LYRIC 002: The Ancestral DDJ (Pt. 2 - Caracas)
A two-part essay on Arca, channeling ancestors through dance, and starting over.
I burned a rose on top of the Ávila outside the Hotel Humboldt after my grandmother visited me in a dream. She asked her ashes be spread on the mountain. I remember how we would dance in the living room together. The last time I saw her, I asked to be left alone to dance in front of her. The song was “Yo No Lloro Más” by Celia Cruz. The funeral was open casket.
Including that ceremony, my week in Caracas was spent reconnecting with family and bringing offerings to my dead: red carnations, white daisies, cuttings of the riquí-riquí that had grown in the Quinta Nefrán’s garden for decades. I learned the logistics of death, that it is an honor to be the one to go about the task.
Twice, I showed up with bouquets to unmarked plots. In between calming down family on Whatsapp, I put on a brave face in front of cemetery clerks and learned how to replace stolen headstones. It’s a common enough occurrence that it can be checked off on official paperwork. I kept it cool.
I did still cry, though. I cried walking Sabana Grande’s hot boulevard. I cried in front of the house where a version of me was an infant, then a small child. I cried at the site of Jesús Rafael Soto’s Esfera Caracas, bright on the highway. I cried comforting my cousin, who was preparing to sell a house that had been in our family for generations, one of my last physical ties to Venezuela. I cried in the little park near the house where my father was a child, on the rusty swing. I cried accepting the feeling of unknowing in a place where I was born, the knowledge of being of a place and yet not from it despite feeling in my bones I knew its heat.
After all of that, who wouldn’t need a rager?

Arca was hyper-present for me that week. Driving up and down Francisco Fajardo on various personal missions, her image surveyed the highway from a black banner hanging from the streetlamps. The details were in small script, below an ethereal Arca in front of her logo: 16 MARZO 2024, CONCHA ACÚSTICA DE BELLO MONTE.
One of my personal missions was to connect with the scene. I kind of did, through Instagram. Every Venezuelan doing anything remotely artsy has at least heard of each other. I went to Esta Jevi by myself at the Casino Caracas, slinking around and bumming cigarettes until someone came and talked to me. It turned out to be A., another Venezuelan from New York I hadn’t met in person yet, a photographer who was also in town on a mission of reconnection and covering the show. It felt nice, under that unfamiliar moon, to run into a familiar face.

* _EXTRACTED INFORMATION_:
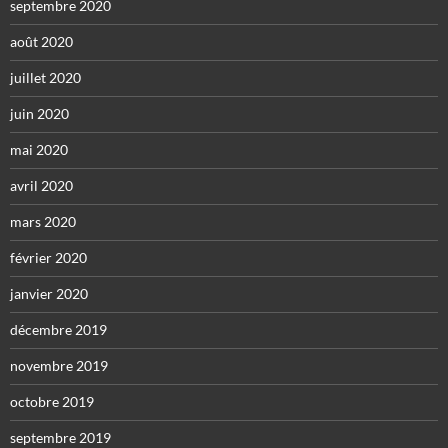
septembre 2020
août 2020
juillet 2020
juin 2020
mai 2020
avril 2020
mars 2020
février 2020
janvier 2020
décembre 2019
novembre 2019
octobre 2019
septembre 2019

* _ASSIGNED TASK 1_:
From the Caracas essay, set down the passage starting with "Including that ceremony, my" and going on through "kept it cool.".
* _ASSIGNED TASK 2_:
Which offerings does the Caracas essay say were brought to the writer's dead? List every one.
* _ASSIGNED TASK 3_:
Write what comes next in the Caracas essay, picking up right after its final sentence.

* _ANSWER SPACE 1_:
Including that ceremony, my week in Caracas was spent reconnecting with family and bringing offerings to my dead: red carnations, white daisies, cuttings of the riquí-riquí that had grown in the Quinta Nefrán’s garden for decades. I learned the logistics of death, that it is an honor to be the one to go about the task.
Twice, I showed up with bouquets to unmarked plots. In between calming down family on Whatsapp, I put on a brave face in front of cemetery clerks and learned how to replace stolen headstones. It’s a common enough occurrence that it can be checked off on official paperwork. I kept it cool.

* _ANSWER SPACE 2_:
- Red carnations
- White daisies
- Cuttings of the riquí-riquí that had grown in the Quinta Nefrán's garden for decades

* _ANSWER SPACE 3_:
A poet friend from New York who was raised in Caracas put me in touch with D. He took me to galleries and spent a day smoking and gossiping with me over cold Polars and whisky. It was decided I’d meet the rave family at the Concha Acústica de Bello Monte. Back at Quinta Nefrán, I put on my fake leather pants, black boots, and a tight black tank. I head there, and after checking in I do what I came to do, interviewing dolls and chicly dressed queers on my shitty phone as the sun set. One of those people was Y., in a flowy white dress with blood-red lines painted all over it. Later in the night, watching him sway a few people away from me, I thought about how I liked his energy.
Phran’s opening set is low-key. On the stage, the leather sex swing set-up I had seen in New York is surrounded by flowers. The night air is clean, moon hanging above us. I’d never seen so many dolls in VIP. D. and I, settled somewhere in the middle with our bitchy gold wristbands, decide to go down past the barricade. All the other journalists and photographers are buzzing. We lean on one of the big speakers, little division between us and the stage. Arca comes out dressed in white. Appropriately, she starts with a cover of Simon Diaz’s “Tonada de Luna Llena.” Caracas welcomed her home with open arms.
Arca covering “Tonada de Luna Llena” by Simon Díaz
The mutual devotion between crowd and performer was palpable. Arca went smoothly through the first part of her set, ethereal mini-dress moving in time to “Piel”, “Reverie”, “Desafio”, and “Anoche”, the low-buzzing languor of these earlier songs interspersed with “Calor” and “Time”, my favorites off the KICK cycle’s first volume. In the crowd there’s slow dancing, necks being kissed from behind. She slowly builds herself to “Machote”, swaggering about as the rest of us sway. After the slow-burning start, she purrs at the crowd: “Muñecas, ¿quieren ver otro look?”. She briefly disappears, returning scantily-clad in black leather with strips of the material whipping the air, ass out, and matching thigh-highs with a clear heel. Exactly.
Then the jolt of adrenaline: “Riquiqui”, “Mequetrefe,” “Incendio”. The synth build-up of “Prada”, and the knowledge of the sweat that the shift into “Rakata” would bring, hit especially hard. I had the great privilege of seeing that transition live now more than once. Dancing to it in Caracas under that moon in that specific crowd —nobody worried or on edge, everyone feeling some version of a moment of release— was a moment beyond music.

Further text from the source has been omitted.